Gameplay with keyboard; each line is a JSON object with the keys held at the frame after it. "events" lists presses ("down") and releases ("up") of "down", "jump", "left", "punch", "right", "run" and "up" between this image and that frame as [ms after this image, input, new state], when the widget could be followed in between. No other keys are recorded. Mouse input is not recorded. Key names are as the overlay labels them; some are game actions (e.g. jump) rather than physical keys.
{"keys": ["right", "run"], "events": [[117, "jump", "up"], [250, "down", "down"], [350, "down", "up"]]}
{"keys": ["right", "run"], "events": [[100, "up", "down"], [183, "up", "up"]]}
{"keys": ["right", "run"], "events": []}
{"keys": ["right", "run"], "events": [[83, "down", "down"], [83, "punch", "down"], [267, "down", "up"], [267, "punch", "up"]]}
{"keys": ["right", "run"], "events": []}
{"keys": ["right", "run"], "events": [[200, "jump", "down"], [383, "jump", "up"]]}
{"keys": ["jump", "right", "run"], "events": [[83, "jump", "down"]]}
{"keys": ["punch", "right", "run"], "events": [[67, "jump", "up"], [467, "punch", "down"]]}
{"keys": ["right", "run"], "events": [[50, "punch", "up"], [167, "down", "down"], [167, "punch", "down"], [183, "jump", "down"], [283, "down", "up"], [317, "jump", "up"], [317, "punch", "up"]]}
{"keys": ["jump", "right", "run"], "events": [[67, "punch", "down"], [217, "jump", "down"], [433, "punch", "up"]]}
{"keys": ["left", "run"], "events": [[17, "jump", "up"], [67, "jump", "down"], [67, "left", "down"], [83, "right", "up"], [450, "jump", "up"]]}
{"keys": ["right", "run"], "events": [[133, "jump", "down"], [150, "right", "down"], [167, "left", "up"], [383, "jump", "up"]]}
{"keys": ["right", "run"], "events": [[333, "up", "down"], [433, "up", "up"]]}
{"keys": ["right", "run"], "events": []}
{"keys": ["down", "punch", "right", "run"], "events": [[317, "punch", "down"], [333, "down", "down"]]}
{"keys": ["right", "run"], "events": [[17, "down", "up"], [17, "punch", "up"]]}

* * * * * * * * *

• TASK OBJECTIVE
Please reproduce the records exactly, without leaving any out.

• ANSWER BOX
Gameplay with keyboard; each line is a JSON object with the keys held at the frame after it. "events" lists presses ("down") and releases ("up") of "down", "jump", "left", "punch", "right", "run" and "up" between this image and that frame as [ms after this image, input, new state], when the widget could be followed in between. No other keys are recorded. Mouse input is not recorded. Key names are as the overlay labels them; some are game actions (e.g. jump) rather than physical keys.
{"keys": ["right", "run"], "events": [[117, "jump", "up"], [250, "down", "down"], [350, "down", "up"]]}
{"keys": ["right", "run"], "events": [[100, "up", "down"], [183, "up", "up"]]}
{"keys": ["right", "run"], "events": []}
{"keys": ["right", "run"], "events": [[83, "down", "down"], [83, "punch", "down"], [267, "down", "up"], [267, "punch", "up"]]}
{"keys": ["right", "run"], "events": []}
{"keys": ["right", "run"], "events": [[200, "jump", "down"], [383, "jump", "up"]]}
{"keys": ["jump", "right", "run"], "events": [[83, "jump", "down"]]}
{"keys": ["punch", "right", "run"], "events": [[67, "jump", "up"], [467, "punch", "down"]]}
{"keys": ["right", "run"], "events": [[50, "punch", "up"], [167, "down", "down"], [167, "punch", "down"], [183, "jump", "down"], [283, "down", "up"], [317, "jump", "up"], [317, "punch", "up"]]}
{"keys": ["jump", "right", "run"], "events": [[67, "punch", "down"], [217, "jump", "down"], [433, "punch", "up"]]}
{"keys": ["left", "run"], "events": [[17, "jump", "up"], [67, "jump", "down"], [67, "left", "down"], [83, "right", "up"], [450, "jump", "up"]]}
{"keys": ["right", "run"], "events": [[133, "jump", "down"], [150, "right", "down"], [167, "left", "up"], [383, "jump", "up"]]}
{"keys": ["right", "run"], "events": [[333, "up", "down"], [433, "up", "up"]]}
{"keys": ["right", "run"], "events": []}
{"keys": ["down", "punch", "right", "run"], "events": [[317, "punch", "down"], [333, "down", "down"]]}
{"keys": ["right", "run"], "events": [[17, "down", "up"], [17, "punch", "up"]]}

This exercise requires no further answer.